- **LISTA DE TAREAS**
(A) Edita el hilo del foro sobre bebidas: reescribe todo lo que va desde "Ninguna de las" hasta "probar ese _rompope." y sustituye "pacharán" por "orujo".
(B) Reanuda el hilo del foro sobre bebidas a partir de su última línea.

- **TEXTO DE ESTUDIO**
========================================

Ninguna de las bebidas que ofrecéis me parecen mal en absoluto. De hecho, el gin-tonic y el güisqui güeno (solo, por supuesto; coca-cola+whisky ) son la base de mi alimentación etílica, aunque, como soy muy partidario de la alimentación equilibrada, tampoco le hago ascos a ninguna otra cosa (vodka, pacharán, coñac, eeeeetttttccccc [largo etcétera]). Con la edad se vuelve uno más selectivo pero en otros tiempos casi no había combinación que no hubiera probado. O sea, qué hay que probar ese _rompope.
_
Es lo que le falta a esto de internet—pcs: un grifo junto a pantalla para descargarnos las bebidas. aunque suba un poco la cuota mensual del ADSL.


----------



## albertovidal

Juan:
Mis más sinceras felicitaciones por tus 7 000 posts y un gran agradecimiento por todo lo que nos aportas y aprendemos de ti.
Un gran saludo y, muy pronto, nos vemos en tus 8 000


----------



## Pinairun

juandiego said:


> Es lo que le falta a esto de internet—pcs: un grifo junto a pantalla para descargarnos las bebidas.

========================================

- **MATERIAL DE ESTUDIO**
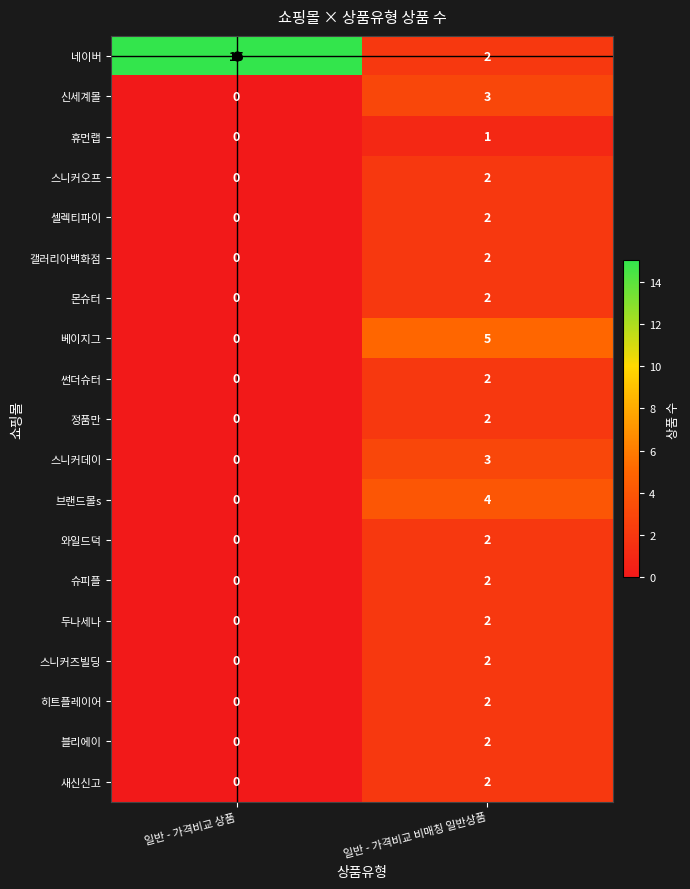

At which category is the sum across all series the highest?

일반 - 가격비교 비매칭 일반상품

========================================

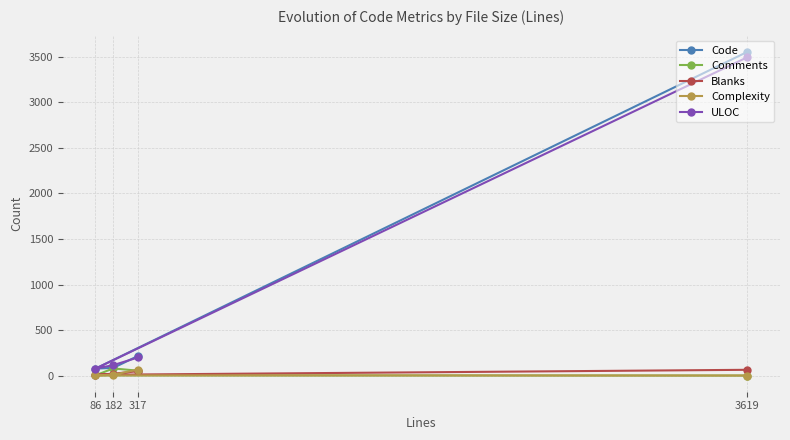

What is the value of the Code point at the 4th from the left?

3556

========================================

- **TAREAS RESUELTAS**
(A)
Ninguna de las bebidas que ofrecéis me parecen mal en absoluto. De hecho, el gin-tonic y el güisqui güeno (solo, por supuesto; coca-cola+whisky ) son la base de mi alimentación etílica, aunque, como soy muy partidario de la alimentación equilibrada, tampoco le hago ascos a ninguna otra cosa (vodka, orujo, coñac, eeeeetttttccccc [largo etcétera]). Con la edad se vuelve uno más selectivo pero en otros tiempos casi no había combinación que no hubiera probado. O sea, qué hay que probar ese _rompope.

(B)
¡Eso! Tú dando ideas...

¡Felicidades por esos 7025, _mushasho!
_Me encanta leerte.


----------



## juandiego

Gracias por la felicitaciones, Alberto.
Lo de los 8.000, al paso que va la burra, será por estas fechas del año entrante. Si hace falta, forzaré la máquina.

Gracias Pinairun.
A mi no me gusta ni verme en fotos ni leerme, siempre veo fallos por todos lados.


----------



## blasita

juandiego said:


> A mi no me gusta ni verme en fotos ni leerme, siempre veo fallos por todos lados.



Lo siento, Juan, no puedo contenerme; ¿que tú ves fallos en ti? ¿Y que hay de los mortales como yo? Bueno, mejor dicho, ¿de los aprendices a mortales como yo?

Ojalá estos foros puedan disfrutar de tu presencia por mucho tiempo aunque yo no lo vea. Un abrazo.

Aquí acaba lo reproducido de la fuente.